A ce jour tous les constitutionnalistes sérieux de notre pays ont laissé entendre que la candidature de Wade en 2012 serait de trop. Nous n’avons que notre pays et pour rien au monde nous ne laisserons qui que ce soit le conduire au chaos. Outre Benno Siggil Sénégal, un front du refus plus large est porté sur les fonds baptismaux, le M23, et je m’inscris dans la même dynamique consistant à demander gentiment à Wade de retirer sa candidature, sinon il sera le seul comptable d’éventuels troubles qui s’en suivront. Il est encore temps pour lui de sortir par la grande porte comme l’ont fait les grands hommes qui aiment leur pays.


Certains définissent la politique comme une activité consistant à servir le peuple. Sous ce rapport, Ousmane Dia pourrait-il investir le champ politique un jour ?

Les questions politiques sont des questions de tout le monde, les questions de tout le monde sont des questions politiques.
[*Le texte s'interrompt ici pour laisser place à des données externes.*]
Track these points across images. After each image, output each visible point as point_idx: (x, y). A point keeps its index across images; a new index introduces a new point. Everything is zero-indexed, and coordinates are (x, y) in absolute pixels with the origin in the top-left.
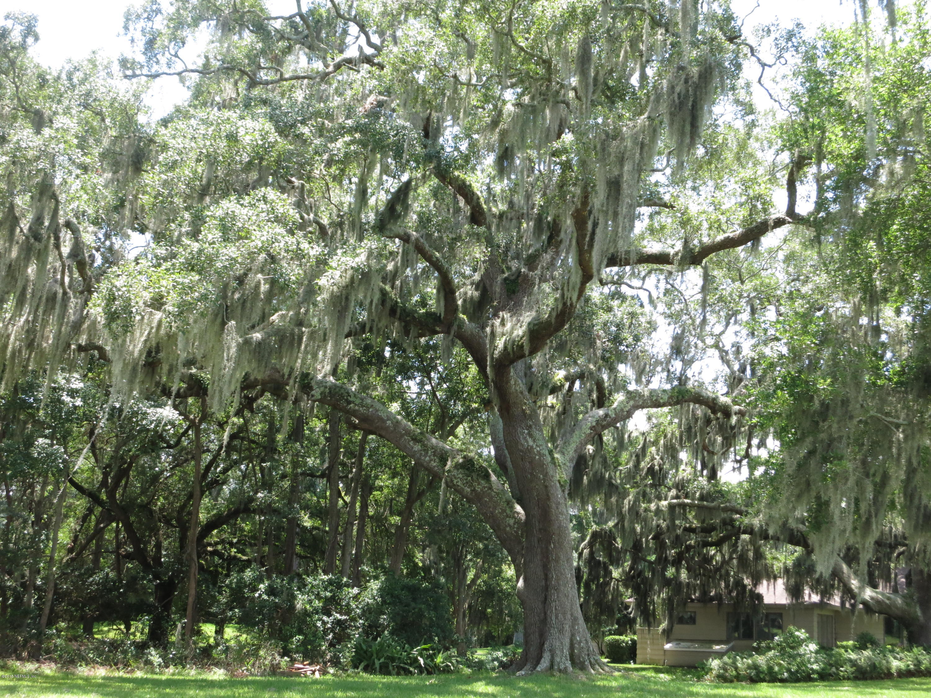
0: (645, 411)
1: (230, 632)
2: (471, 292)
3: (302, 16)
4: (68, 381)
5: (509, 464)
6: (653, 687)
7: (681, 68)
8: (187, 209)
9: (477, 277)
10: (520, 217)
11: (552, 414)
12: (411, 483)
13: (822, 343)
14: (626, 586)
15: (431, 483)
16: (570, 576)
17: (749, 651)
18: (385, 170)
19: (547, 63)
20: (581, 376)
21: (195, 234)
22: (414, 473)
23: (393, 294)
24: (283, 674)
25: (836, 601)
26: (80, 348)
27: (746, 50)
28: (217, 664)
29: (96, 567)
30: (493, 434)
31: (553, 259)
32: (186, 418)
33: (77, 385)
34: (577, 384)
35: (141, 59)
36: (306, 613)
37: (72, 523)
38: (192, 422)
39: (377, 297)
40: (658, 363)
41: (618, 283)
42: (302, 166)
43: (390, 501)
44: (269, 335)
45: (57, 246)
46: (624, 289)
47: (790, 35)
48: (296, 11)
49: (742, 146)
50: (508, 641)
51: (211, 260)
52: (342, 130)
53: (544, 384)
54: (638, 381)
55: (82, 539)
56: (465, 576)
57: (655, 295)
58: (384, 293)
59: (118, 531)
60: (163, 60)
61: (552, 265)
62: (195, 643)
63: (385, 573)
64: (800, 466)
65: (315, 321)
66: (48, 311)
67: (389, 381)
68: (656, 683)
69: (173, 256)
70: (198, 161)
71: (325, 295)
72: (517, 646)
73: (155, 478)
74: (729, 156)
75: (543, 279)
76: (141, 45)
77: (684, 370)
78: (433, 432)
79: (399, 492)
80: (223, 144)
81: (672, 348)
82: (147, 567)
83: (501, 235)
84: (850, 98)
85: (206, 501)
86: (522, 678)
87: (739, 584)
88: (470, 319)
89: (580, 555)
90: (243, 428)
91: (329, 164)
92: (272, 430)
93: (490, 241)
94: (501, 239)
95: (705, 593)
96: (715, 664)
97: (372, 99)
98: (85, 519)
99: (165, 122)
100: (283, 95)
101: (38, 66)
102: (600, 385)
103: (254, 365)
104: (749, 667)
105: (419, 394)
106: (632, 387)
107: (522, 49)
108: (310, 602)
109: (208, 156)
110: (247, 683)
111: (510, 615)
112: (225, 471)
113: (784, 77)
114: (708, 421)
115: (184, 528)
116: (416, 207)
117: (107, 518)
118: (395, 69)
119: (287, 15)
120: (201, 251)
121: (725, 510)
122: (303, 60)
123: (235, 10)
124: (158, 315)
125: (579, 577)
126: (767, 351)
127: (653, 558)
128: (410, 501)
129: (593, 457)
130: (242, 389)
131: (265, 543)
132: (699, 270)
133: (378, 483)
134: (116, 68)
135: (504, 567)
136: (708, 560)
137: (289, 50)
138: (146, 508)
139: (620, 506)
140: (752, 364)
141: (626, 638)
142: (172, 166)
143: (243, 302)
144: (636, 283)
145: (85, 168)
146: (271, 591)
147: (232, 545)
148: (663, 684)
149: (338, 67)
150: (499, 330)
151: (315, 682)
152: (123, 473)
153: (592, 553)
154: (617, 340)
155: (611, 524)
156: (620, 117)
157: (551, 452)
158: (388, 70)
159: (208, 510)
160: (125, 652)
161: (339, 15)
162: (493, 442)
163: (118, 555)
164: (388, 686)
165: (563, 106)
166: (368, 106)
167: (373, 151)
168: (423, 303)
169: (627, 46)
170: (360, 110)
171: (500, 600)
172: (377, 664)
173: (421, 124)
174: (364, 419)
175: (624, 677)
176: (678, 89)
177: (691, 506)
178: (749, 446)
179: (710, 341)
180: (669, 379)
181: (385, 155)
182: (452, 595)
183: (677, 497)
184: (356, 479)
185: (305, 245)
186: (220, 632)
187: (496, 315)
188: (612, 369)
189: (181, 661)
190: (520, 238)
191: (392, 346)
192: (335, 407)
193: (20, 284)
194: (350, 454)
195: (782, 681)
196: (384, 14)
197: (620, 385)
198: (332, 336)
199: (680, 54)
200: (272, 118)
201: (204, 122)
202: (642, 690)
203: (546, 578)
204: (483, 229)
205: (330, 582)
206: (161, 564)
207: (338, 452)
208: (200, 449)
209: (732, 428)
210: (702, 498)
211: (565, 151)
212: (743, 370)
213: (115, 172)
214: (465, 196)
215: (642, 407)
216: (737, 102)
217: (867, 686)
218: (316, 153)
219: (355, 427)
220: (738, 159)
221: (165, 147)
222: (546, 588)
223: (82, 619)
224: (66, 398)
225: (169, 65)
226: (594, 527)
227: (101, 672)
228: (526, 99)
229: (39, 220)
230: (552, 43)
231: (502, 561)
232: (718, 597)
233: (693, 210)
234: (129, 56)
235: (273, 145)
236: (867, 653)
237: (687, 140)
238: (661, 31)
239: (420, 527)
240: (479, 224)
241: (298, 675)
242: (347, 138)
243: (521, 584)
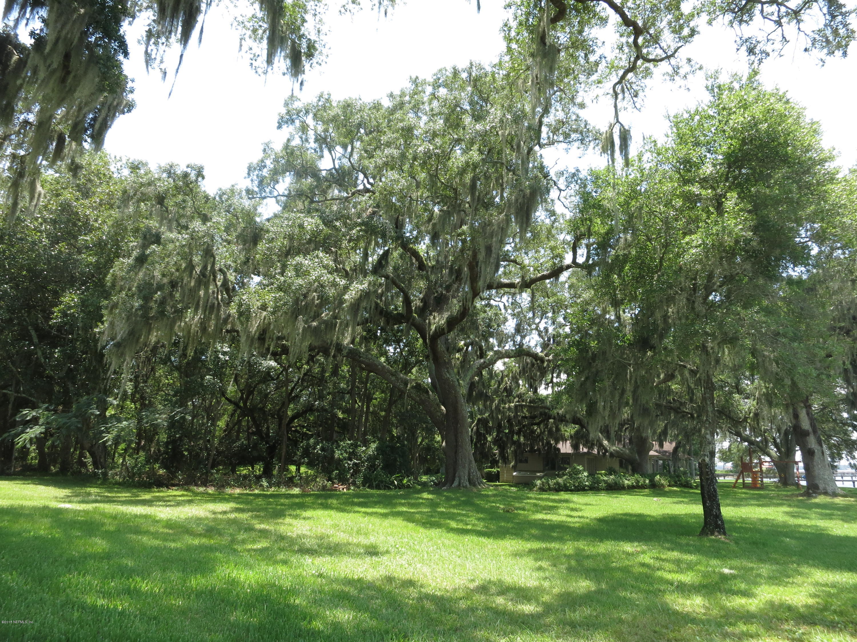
0: (502, 360)
1: (303, 469)
2: (419, 303)
3: (335, 169)
4: (222, 348)
5: (438, 386)
6: (509, 494)
7: (521, 190)
8: (279, 261)
9: (421, 296)
10: (442, 267)
11: (458, 362)
12: (390, 396)
13: (592, 324)
14: (495, 445)
15: (400, 396)
16: (468, 440)
17: (554, 476)
18: (377, 244)
19: (455, 190)
20: (472, 344)
21: (282, 274)
22: (392, 391)
23: (382, 305)
24: (328, 490)
25: (595, 451)
26: (227, 331)
27: (552, 183)
28: (296, 486)
29: (238, 438)
30: (430, 372)
31: (458, 287)
32: (281, 366)
33: (226, 349)
34: (470, 348)
35: (256, 189)
36: (340, 460)
37: (226, 418)
38: (284, 367)
39: (373, 305)
40: (509, 337)
41: (489, 299)
42: (336, 242)
43: (380, 404)
44: (320, 324)
45: (215, 280)
46: (492, 302)
47: (574, 175)
48: (332, 166)
49: (549, 231)
50: (437, 472)
51: (290, 286)
52: (356, 225)
53: (454, 348)
54: (499, 346)
55: (231, 425)
56: (417, 441)
57: (507, 304)
58: (377, 304)
59: (248, 421)
60: (267, 190)
61: (457, 290)
62: (285, 475)
63: (378, 440)
64: (582, 385)
65: (343, 317)
66: (211, 313)
67: (380, 346)
68: (511, 492)
69: (272, 284)
70: (284, 238)
71: (348, 304)
72: (442, 474)
73: (266, 395)
74: (543, 236)
75: (453, 297)
76: (256, 183)
77: (521, 340)
78: (401, 371)
79: (385, 400)
80: (297, 230)
81: (515, 329)
82: (262, 438)
83: (433, 276)
84: (605, 203)
85: (292, 406)
86: (445, 491)
87: (548, 443)
88: (419, 316)
89: (472, 430)
90: (309, 371)
91: (349, 241)
92: (323, 371)
93: (428, 279)
94: (433, 277)
95: (532, 448)
96: (538, 482)
97: (370, 210)
98: (232, 415)
99: (268, 220)
100: (327, 207)
101: (205, 192)
102: (481, 348)
103: (313, 338)
104: (555, 484)
105: (394, 353)
106: (496, 348)
107: (442, 183)
108: (342, 454)
109: (289, 235)
110: (310, 495)
111: (439, 459)
112: (301, 391)
113: (570, 196)
114: (533, 365)
115: (280, 419)
116: (392, 263)
117: (243, 415)
118: (381, 193)
119: (328, 168)
120: (285, 281)
121: (542, 407)
122: (336, 192)
123: (303, 166)
124: (264, 313)
125: (472, 441)
126: (561, 331)
127: (507, 431)
128: (390, 405)
129: (478, 383)
130: (309, 351)
131: (320, 426)
132: (529, 290)
133: (374, 396)
134: (244, 193)
135: (436, 436)
136: (533, 432)
137: (330, 187)
138: (262, 409)
139: (491, 406)
140: (553, 337)
141: (494, 470)
142: (271, 240)
143: (306, 305)
144: (497, 299)
145: (229, 243)
146: (322, 449)
147: (304, 427)
148: (514, 493)
149: (353, 194)
150: (432, 321)
151: (344, 494)
152: (250, 393)
153: (477, 429)
154: (489, 326)
155: (487, 415)
156: (491, 215)
157: (458, 380)
158: (377, 194)
159: (293, 410)
160: (250, 481)
161: (354, 168)
162: (430, 376)
163: (248, 433)
164: (379, 495)
165: (462, 213)
166: (368, 213)
167: (371, 234)
168: (396, 309)
169: (494, 180)
170: (364, 215)
171: (434, 452)
172: (374, 484)
173: (394, 221)
174: (367, 365)
175: (495, 490)
176: (520, 201)
177: (525, 406)
178: (553, 377)
179: (534, 326)
180: (514, 345)
181: (376, 237)
182: (410, 450)
183: (518, 402)
184: (365, 394)
185: (338, 280)
186: (298, 470)
187: (431, 314)
188: (487, 341)
189: (278, 485)
190: (442, 277)
191: (381, 330)
192: (354, 359)
193: (196, 299)
194: (361, 382)
195: (571, 491)
196: (376, 167)
197: (490, 348)
198: (351, 323)
199: (520, 184)
200: (321, 217)
201: (287, 219)
202: (504, 496)
203: (457, 441)
204: (425, 272)
205: (352, 444)
206: (269, 437)
207: (355, 382)
208: (288, 381)
209: (545, 368)
210: (531, 402)
211: (463, 233)
212: (549, 340)
213: (244, 245)
214: (416, 257)
215: (501, 358)
216: (547, 210)
217: (613, 494)
218: (343, 236)
219: (363, 369)
220: (548, 238)
221: (268, 231)
222: (456, 446)
223: (231, 464)
224: (221, 356)
225: (270, 193)
226: (479, 416)
227: (238, 491)
228: (445, 208)
229: (205, 267)
230: (458, 180)
231: (435, 433)
232: (539, 450)
233: (526, 262)
234: (250, 187)
235: (321, 231)
236: (612, 477)
237: (524, 225)
238: (511, 173)
239: (395, 417)
240: (423, 271)
241: (336, 490)
242: (358, 228)
243: (444, 444)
Sous ce rapport, il arrivera nécessairement un jour où je descendrai dans l’arène politique, pas pour exceller dans la politique politicienne, mais pour être au service des populations afin de les aider à transcender leurs nombreux problèmes qui perdurent depuis l’accession de notre pays à la souveraineté internationale. Jusqu’ici au Sénégal, l’on parle de routes, de structures de santé, d’infrastructures structurantes de base, d’emploi, d’électricité, d’eau… je trouve que cela est tout simplement incompréhensible et abracadabrant.
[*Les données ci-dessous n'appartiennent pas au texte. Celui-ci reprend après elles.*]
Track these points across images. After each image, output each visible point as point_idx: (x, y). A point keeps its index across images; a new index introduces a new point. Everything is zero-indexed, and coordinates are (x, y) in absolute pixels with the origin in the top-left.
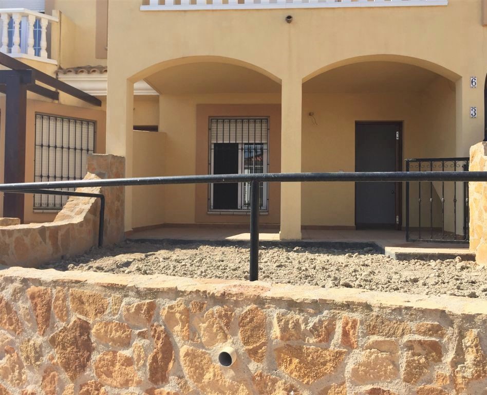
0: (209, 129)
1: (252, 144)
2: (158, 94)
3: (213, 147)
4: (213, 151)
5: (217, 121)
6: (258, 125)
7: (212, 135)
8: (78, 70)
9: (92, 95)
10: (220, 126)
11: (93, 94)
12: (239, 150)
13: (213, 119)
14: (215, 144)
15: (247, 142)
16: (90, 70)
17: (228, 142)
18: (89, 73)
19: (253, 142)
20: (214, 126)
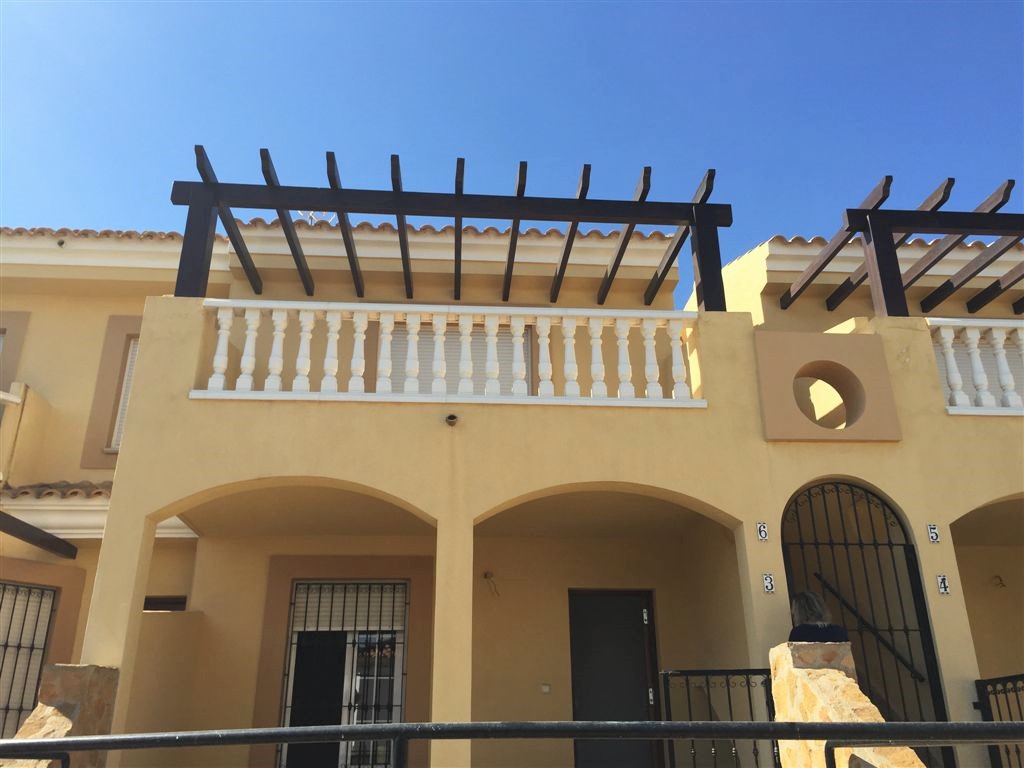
0: (291, 604)
1: (374, 632)
2: (197, 536)
3: (295, 640)
4: (294, 647)
5: (308, 589)
6: (387, 596)
7: (296, 614)
8: (42, 490)
9: (61, 537)
10: (313, 597)
11: (63, 535)
12: (348, 645)
13: (300, 585)
14: (299, 633)
15: (365, 629)
16: (66, 490)
17: (327, 629)
18: (64, 496)
19: (376, 628)
20: (301, 598)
L’un des maux de votre ville natale Tambacounda reste, sans nul doute, le chômage chronique des jeunes.  Avez-vous une solution face à ce phénomène ?
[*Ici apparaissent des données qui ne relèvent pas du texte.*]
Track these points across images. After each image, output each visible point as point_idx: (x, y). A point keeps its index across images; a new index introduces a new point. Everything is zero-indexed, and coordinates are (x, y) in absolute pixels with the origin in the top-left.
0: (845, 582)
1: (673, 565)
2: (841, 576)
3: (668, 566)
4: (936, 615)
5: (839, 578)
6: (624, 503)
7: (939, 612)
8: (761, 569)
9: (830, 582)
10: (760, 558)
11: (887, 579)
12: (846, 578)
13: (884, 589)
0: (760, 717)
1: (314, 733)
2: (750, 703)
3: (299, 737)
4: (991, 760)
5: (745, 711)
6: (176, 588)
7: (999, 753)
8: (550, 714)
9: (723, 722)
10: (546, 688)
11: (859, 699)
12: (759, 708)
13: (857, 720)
Quand il n’y a aucune infrastructure dans une ville, il est quasi impossible d’y créer de l’emploi et pour qu’il y ait des infrastructures (usines, magasins, hôtels, sociétés de transport) il faut qu’il y ait de la production. Tambacounda pourrait être un pôle de développement agro-industriel. Il suffit de mettre en place de grandes entreprises agricoles viables, avec tout ce qui il y a comme dernière technologie en termes d’agriculture et d’élevage. Des unités de transformation, des entrepôts frigorifiques, des compagnies de transport et d’autres services naîtront et il y aurait des emplois  pour des jeunes.
Pour qu’il y ait des emplois, il faut une bonne politique de formation. Il faut créer à Tambacounda un centre universitaire régional, des instituts de formation aux métiers des mines et de l’agriculture tout comme des écoles de formation professionnelle. J’ai un projet qui consiste à la création d’un périmètre d’art plastique et appliqué à Tambacounda que j’ai appelé « Art Kunda ». Ce sera un espace de création, de promotion et de diffusion pour les artistes et acteurs culturels du Sénégal et de la sous-région. Peut-être que ce projet verra le jour après les échéances électorales de 2012.

Tout le monde reconnaît que Tambacounda est une région regorgée de cadres. A votre avis, ces derniers ont-ils réellement joué leur partition pour l’émergence de leur terroir ?

Mon avis est que tous ceux que vous appelez cadres sont profondément attachés à leur terroir et je suis pertinemment convaincu que s’ils avaient les moyens de faire briller Tambacounda de mille feux, ils allaient le faire. Mais Tambacounda est ce qu’il est, suivez mon regard, l’on préfère prendre 1000 francs à un homme politique et bousiller son avenir. Regardez autour de vous et dites moi s’il y a une seule commune dans ce pays et dans la sous région Ouest africaine, de surcroît une commune chef lieu de région, dirigée par un maire analphabète que l’on a préféré à un administrateur civil de classe exceptionnelle !
Non que je vous laisse dédouaner les cadres auxquels vous faites allusion, eux aussi ont le devoir de mouiller le maillot pour faire sortir Tambacounda de l’ornière du mal développement, maintenant en quoi faisant, c’est là toute la question. En ce qui me concerne, j’ai déjà pris langue avec certains tambacoundois de la diaspora, je continuerai tant que j’aurai la santé et les moyens de le faire pour que nous puissions nous réunir autour de l’essentiel : TAMBACOUNDA

Le rêve d’Ousmane Dia pour la région de Tambacounda ?

Faire de Tambacounda le second pôle de développement économique du Sénégal. Il y a les dernières réserves forestières du pays, il y a des terres cultivables, il y a un patrimoine culturel inégalable, il y a des ressources minières, il y a de l’espace et il y a des hommes et des femmes plus que jamais déterminés à renverser la tendance.